# September lottery from world-pharma 3 x 10ml cypiobolic free!



## World-Pharma.org (Sep 5, 2010)

Dear members, lets start lottery again!

its total easy...

every member just need to tell number from 1-1000.

every member who will make order in September can tell 3 numbers.

PRIZE IS:

3 X 10ML *TESTOSTERONE CYPIONATE  CYPIOBOLIC ASIA PHARMA* FDA APPROVED VIAL!

Asia Pharma Pharmaceuticals LTD - Thai FDA Asia Pharma Products check

*Thai FDA Asia Pharma Products check*

                                                                                                                                                             At the moment Asia Pharma has 9 products registered in Thailand and couple of extra products will be registered very soon.

Thai FDA has a web-page where anybody can check whether a specific product is actually registered or not. You can check all Asia Pharma registered products at the following web address:

http://www2.fda.moph.go.th/consumer/drug/dcenter.asp

To check simply enter one of Asia Pharma product brand name into the first box and click enter (Cypiobolic, Decabolic, Durobolic, Enantbolic, Oxyanabolic, Stanobolic, Propiobolic, Tamoxol or Sustabolic).

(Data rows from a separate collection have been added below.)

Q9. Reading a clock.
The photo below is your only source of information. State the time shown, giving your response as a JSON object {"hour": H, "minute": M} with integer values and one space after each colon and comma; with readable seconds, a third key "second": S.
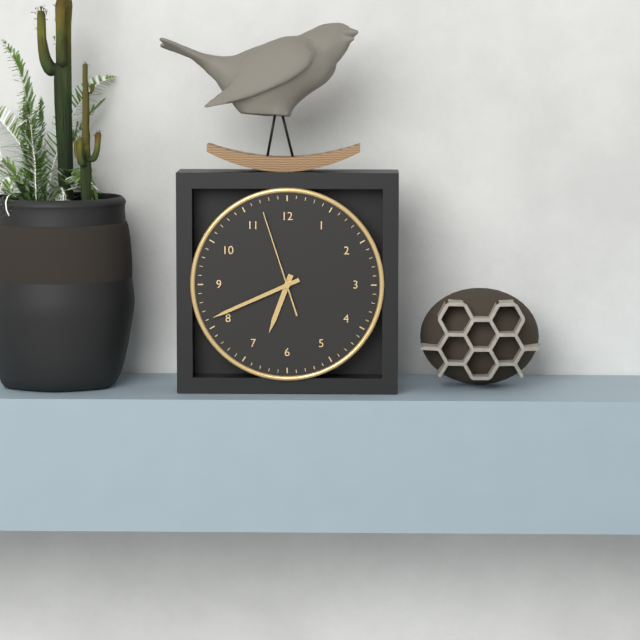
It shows {"hour": 6, "minute": 41, "second": 57}
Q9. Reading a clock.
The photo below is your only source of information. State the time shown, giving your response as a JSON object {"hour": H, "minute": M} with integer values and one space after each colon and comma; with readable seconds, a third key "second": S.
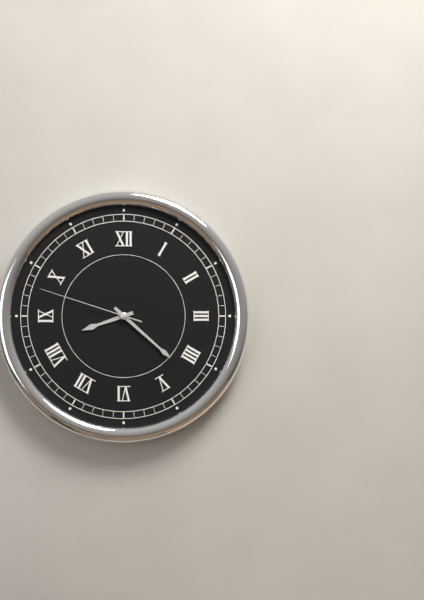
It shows {"hour": 8, "minute": 22, "second": 48}
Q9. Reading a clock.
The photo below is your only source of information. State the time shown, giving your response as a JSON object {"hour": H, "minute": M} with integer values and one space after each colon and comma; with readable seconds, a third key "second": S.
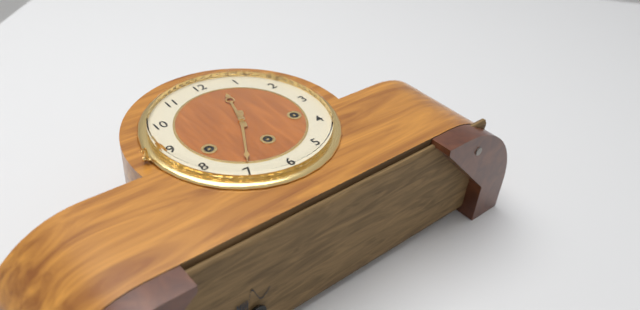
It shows {"hour": 12, "minute": 35}
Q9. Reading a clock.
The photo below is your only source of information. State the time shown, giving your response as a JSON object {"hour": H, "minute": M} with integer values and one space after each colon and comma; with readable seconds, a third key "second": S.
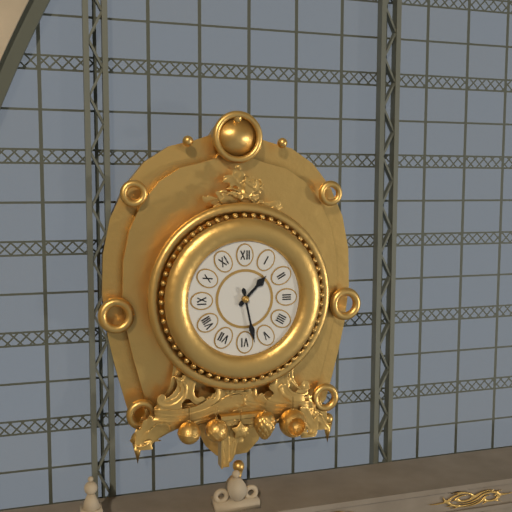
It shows {"hour": 1, "minute": 28}
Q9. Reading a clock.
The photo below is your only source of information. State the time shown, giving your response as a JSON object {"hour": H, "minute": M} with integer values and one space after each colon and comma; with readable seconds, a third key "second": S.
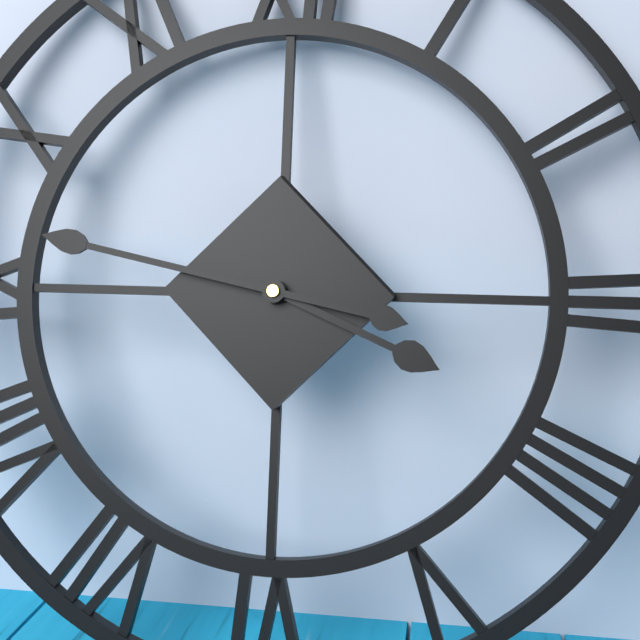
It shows {"hour": 3, "minute": 47}
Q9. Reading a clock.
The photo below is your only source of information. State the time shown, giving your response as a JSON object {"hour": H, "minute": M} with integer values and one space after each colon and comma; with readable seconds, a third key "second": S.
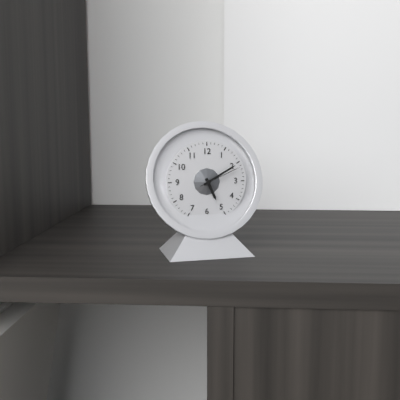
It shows {"hour": 5, "minute": 10}
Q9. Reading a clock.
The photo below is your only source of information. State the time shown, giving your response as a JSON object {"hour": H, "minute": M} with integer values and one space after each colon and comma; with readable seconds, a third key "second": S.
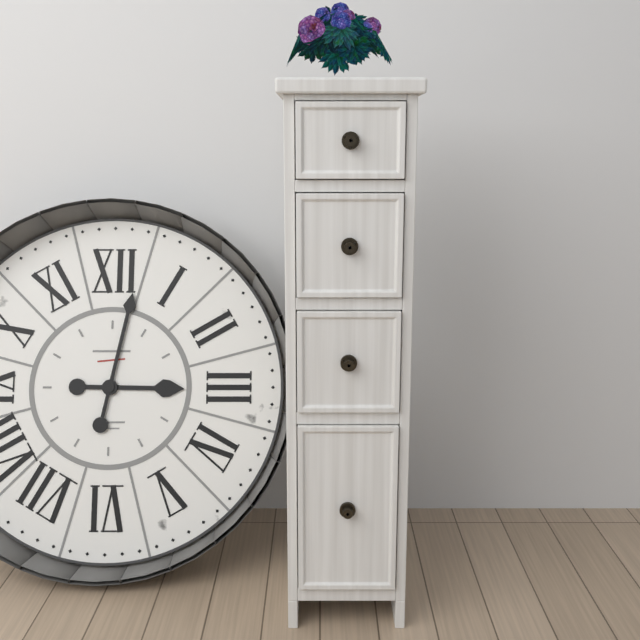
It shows {"hour": 3, "minute": 2}
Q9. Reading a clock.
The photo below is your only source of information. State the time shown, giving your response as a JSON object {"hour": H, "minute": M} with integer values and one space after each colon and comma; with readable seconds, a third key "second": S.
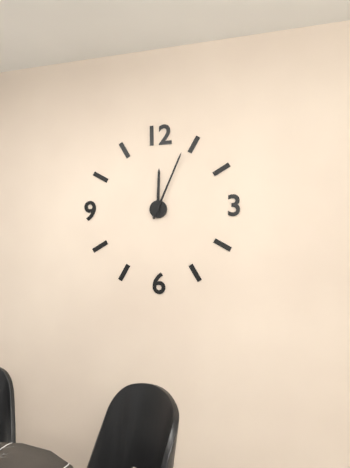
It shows {"hour": 12, "minute": 4}
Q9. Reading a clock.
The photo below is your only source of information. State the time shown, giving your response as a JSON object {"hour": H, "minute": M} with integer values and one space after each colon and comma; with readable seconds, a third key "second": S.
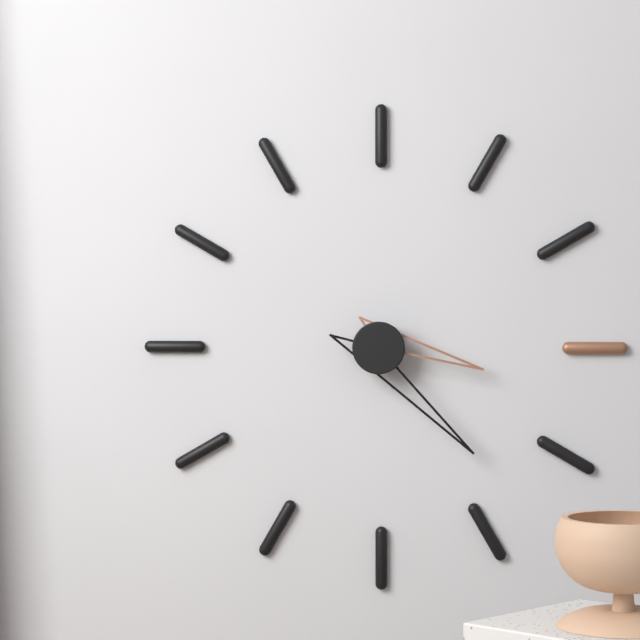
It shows {"hour": 3, "minute": 23}
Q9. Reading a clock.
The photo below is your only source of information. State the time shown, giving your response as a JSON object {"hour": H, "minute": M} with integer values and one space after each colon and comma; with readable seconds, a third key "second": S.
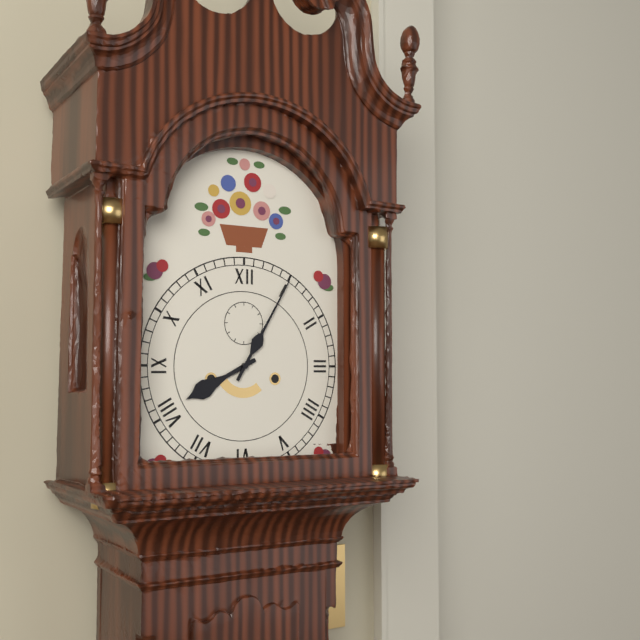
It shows {"hour": 8, "minute": 5}
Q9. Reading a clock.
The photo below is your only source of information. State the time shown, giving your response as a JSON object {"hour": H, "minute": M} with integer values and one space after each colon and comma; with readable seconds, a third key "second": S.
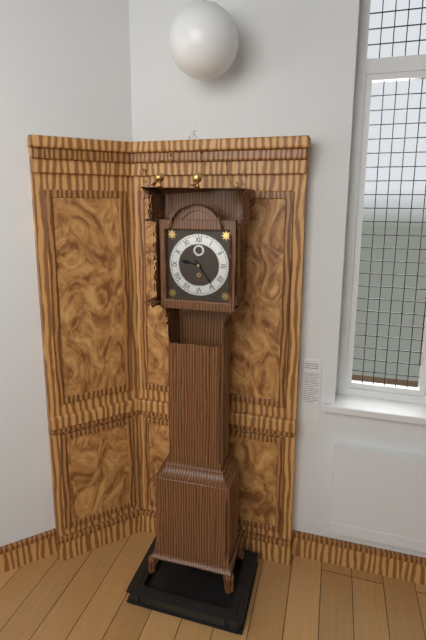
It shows {"hour": 9, "minute": 24}
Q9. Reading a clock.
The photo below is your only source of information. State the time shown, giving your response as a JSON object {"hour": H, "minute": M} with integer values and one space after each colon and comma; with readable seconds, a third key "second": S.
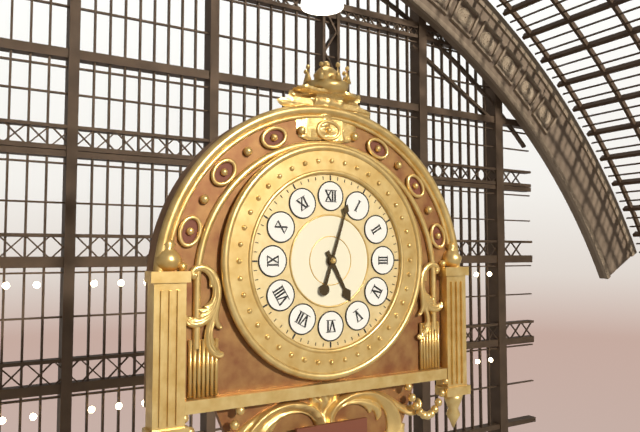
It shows {"hour": 5, "minute": 3}
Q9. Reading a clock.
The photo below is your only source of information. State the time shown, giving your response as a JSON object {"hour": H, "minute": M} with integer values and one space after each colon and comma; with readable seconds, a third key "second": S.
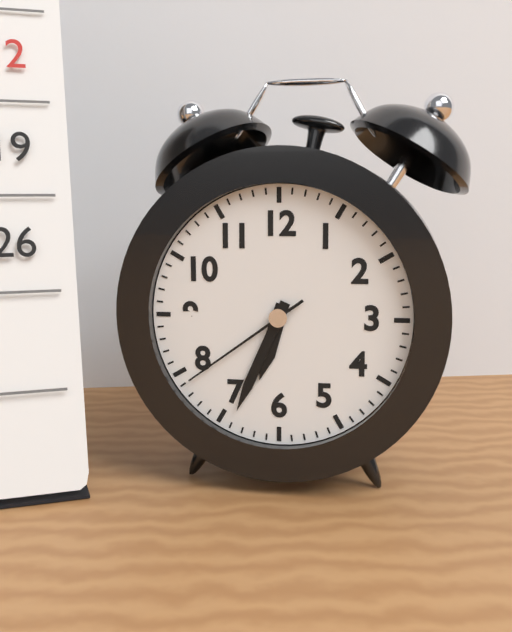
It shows {"hour": 6, "minute": 34, "second": 39}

Stanobolic Injection and Oxanabolic tablets will be registered very soon.




BEST-REGARDS


World Pharma - Buy anabolic steroids online without prescription


----------



## Tyler3295 (Sep 5, 2010)

501


----------



## roastchicken (Sep 5, 2010)

247


----------



## MDR (Sep 5, 2010)

750


----------



## Caretaker (Sep 5, 2010)

751


----------



## Vesne (Sep 5, 2010)

*465*

465


----------



## JCBourne (Sep 5, 2010)

777


----------



## BigBoiH (Sep 5, 2010)

333


----------



## JCBourne (Sep 5, 2010)

BigBoiH said:


> 333



How funny. I posted right before you and was going to put 333, but went with 777. If you win, i'll hate you.


----------



## ScorpionKing (Sep 5, 2010)

482


----------



## Simply_Michael (Sep 5, 2010)

269


----------



## theCaptn' (Sep 5, 2010)

384


----------



## OfficerFarva (Sep 5, 2010)

13!


----------



## Dark Geared God (Sep 5, 2010)

685


----------



## Dark Geared God (Sep 5, 2010)

1


----------



## Flathead (Sep 5, 2010)

572


----------



## Dark Geared God (Sep 5, 2010)

i need a big win..feeling small 69


----------



## OTG85 (Sep 5, 2010)

869


----------



## Kirk B (Sep 5, 2010)

*529*

529  shit will come fast


----------



## klc9100 (Sep 5, 2010)

420


----------



## Marat (Sep 5, 2010)

196 and i'm happy to trade drugs for (deserved) positive reviews


----------



## MMAWannabe (Sep 5, 2010)

819


----------



## World-Pharma.org (Sep 5, 2010)

All are welcome!


----------



## chucky1 (Sep 5, 2010)

767


----------



## unclem (Sep 5, 2010)

333


----------



## Krys (Sep 6, 2010)

*126*

126


----------



## Testonut (Sep 6, 2010)

689


----------



## World-Pharma.org (Sep 6, 2010)

Dear unclem, take another number since one member already take 333!


----------



## martialartsman (Sep 6, 2010)

165


----------



## basskiller (Sep 6, 2010)

373849060834345


----------



## World-Pharma.org (Sep 6, 2010)

Dear basskiller, you don't like FREE gear?

best-regards

wp


----------



## TwisT (Sep 6, 2010)

World-Pharma.org said:


> Thai FDA has a web-page where anybody can check whether a specific product is actually registered or not. You can check all Asia Pharma registered products at the following web address:
> 
> ¢éÍÁ????·??è¹è????¹ã¨·??è??ä»¢Í§¼????µ????³±ì::????¹??¡§??¹¤³Ð¡????Á¡????Í????????á??Ð????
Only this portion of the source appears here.